Plain-text engineering files ->
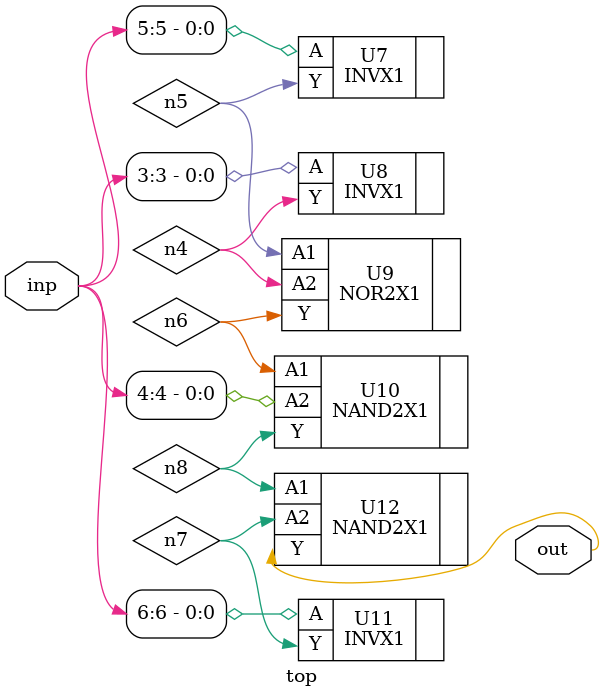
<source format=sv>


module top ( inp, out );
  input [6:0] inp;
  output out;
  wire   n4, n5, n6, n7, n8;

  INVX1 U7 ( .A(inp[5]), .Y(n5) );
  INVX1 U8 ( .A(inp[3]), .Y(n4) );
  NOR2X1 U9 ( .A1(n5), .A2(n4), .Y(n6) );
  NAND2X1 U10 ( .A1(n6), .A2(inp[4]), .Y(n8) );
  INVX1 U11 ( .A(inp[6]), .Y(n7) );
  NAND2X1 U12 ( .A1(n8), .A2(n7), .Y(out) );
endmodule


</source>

The task -> Reproduce the line containing "module top ( inp, out );" and every line after it. Stop at the last line of the records, and add nothing.

Solution to this exercise ->
module top ( inp, out );
  input [6:0] inp;
  output out;
  wire   n4, n5, n6, n7, n8;

  INVX1 U7 ( .A(inp[5]), .Y(n5) );
  INVX1 U8 ( .A(inp[3]), .Y(n4) );
  NOR2X1 U9 ( .A1(n5), .A2(n4), .Y(n6) );
  NAND2X1 U10 ( .A1(n6), .A2(inp[4]), .Y(n8) );
  INVX1 U11 ( .A(inp[6]), .Y(n7) );
  NAND2X1 U12 ( .A1(n8), .A2(n7), .Y(out) );
endmodule


</source>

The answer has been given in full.